Claims priority of application No. 202141034187 (IN), filed on Jul. 29, 2021.
Prior Publication US 2023/0033595 A1, Feb. 2, 2023
Int. Cl. G06F 15/16 (2006.01); H04L 65/403 (2022.01); G10L 25/57 (2013.01); G10L 15/18 (2013.01); G10L 15/22 (2006.01); G10L 15/00 (2013.01); G06F 40/166 (2020.01); G06F 3/16 (2006.01); G06V 20/40 (2022.01)

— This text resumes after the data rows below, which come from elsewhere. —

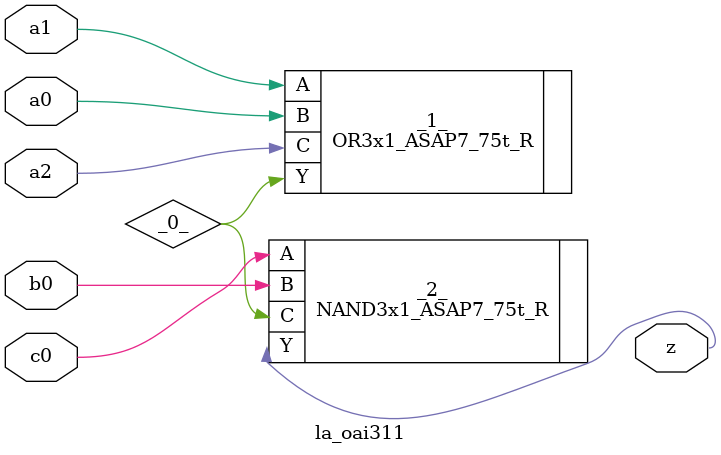
<source format=v>

/* Generated by Yosys 0.44 (git sha1 80ba43d26, g++ 11.4.0-1ubuntu1~22.04 -fPIC -O3) */

(* top =  1  *)
(* src = "generated" *)
module la_oai311 (
    a0,
    a1,
    a2,
    b0,
    c0,
    z
);
  wire _0_;
  (* src = "generated" *)
  input a0;
  wire a0;
  (* src = "generated" *)
  input a1;
  wire a1;
  (* src = "generated" *)
  input a2;
  wire a2;
  (* src = "generated" *)
  input b0;
  wire b0;
  (* src = "generated" *)
  input c0;
  wire c0;
  (* src = "generated" *)
  output z;
  wire z;
  OR3x1_ASAP7_75t_R _1_ (
      .A(a1),
      .B(a0),
      .C(a2),
      .Y(_0_)
  );
  NAND3x1_ASAP7_75t_R _2_ (
      .A(c0),
      .B(b0),
      .C(_0_),
      .Y(z)
  );
endmodule

</source>
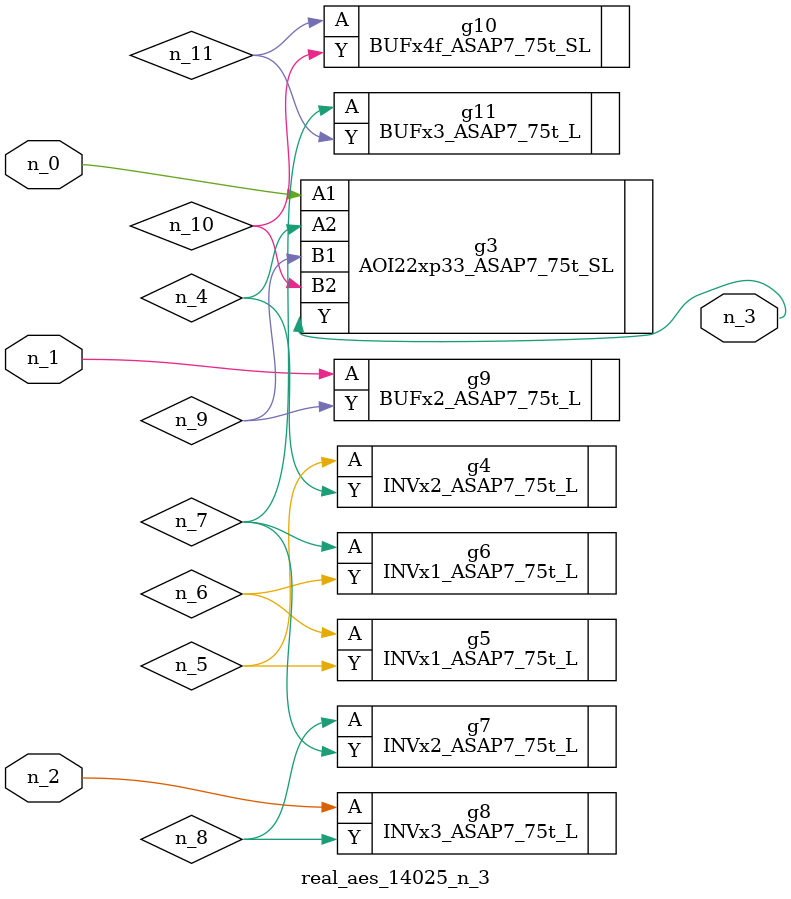
<source format=v>
module real_aes_14025_n_3 (n_0, n_2, n_1, n_3);
input n_0;
input n_2;
input n_1;
output n_3;
wire n_4;
wire n_5;
wire n_7;
wire n_9;
wire n_6;
wire n_8;
wire n_10;
wire n_11;
AOI22xp33_ASAP7_75t_SL g3 ( .A1(n_0), .A2(n_4), .B1(n_9), .B2(n_10), .Y(n_3) );
BUFx2_ASAP7_75t_L g9 ( .A(n_1), .Y(n_9) );
INVx3_ASAP7_75t_L g8 ( .A(n_2), .Y(n_8) );
INVx2_ASAP7_75t_L g4 ( .A(n_5), .Y(n_4) );
INVx1_ASAP7_75t_L g5 ( .A(n_6), .Y(n_5) );
INVx1_ASAP7_75t_L g6 ( .A(n_7), .Y(n_6) );
BUFx3_ASAP7_75t_L g11 ( .A(n_7), .Y(n_11) );
INVx2_ASAP7_75t_L g7 ( .A(n_8), .Y(n_7) );
BUFx4f_ASAP7_75t_SL g10 ( .A(n_11), .Y(n_10) );
endmodule
</source>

CPC H04L 65/403 (2013.01) [G06F 3/165 (2013.01); G06F 40/166 (2020.01); G06V 20/41 (2022.01); G10L 15/005 (2013.01); G10L 15/18 (2013.01); G10L 15/22 (2013.01); G10L 25/57 (2013.01)] 17 Claims
OG exemplary drawing
 
1. A method comprising:
identifying an event in at least one of a user calendar or a conferencing service, the event having a plurality of attendees;
identifying a primary language associated with the event based upon an identity of the attendees;
obtaining an audio component and a video component corresponding to the event;
analyzing the audio component and the video component to identify at least one of a visual distraction or an audio distraction, wherein the visual distraction or the audio distraction is associated with a beginning;
identifying an attendee of the event associated with the at least one of a visual distraction or an audio distraction by detecting a spoken language in a portion of the audio component that is spoken by the attendee during the event and obtained from the attendee that is different from the primary language associated with the event, wherein the portion of the audio component originates from a client associated with the attendee;
performing a remedial action with respect to the attendee in response to identifying the at least one of the visual distraction or the audio distraction;
detect an end of the visual distraction or the audio distraction; and
generate a summary of the event from the beginning and the end, the summary generated based upon spoken content and video content using a natural language processing (NLP) model applied to the spoken content from the beginning and the end of the visual distraction and the audio distraction.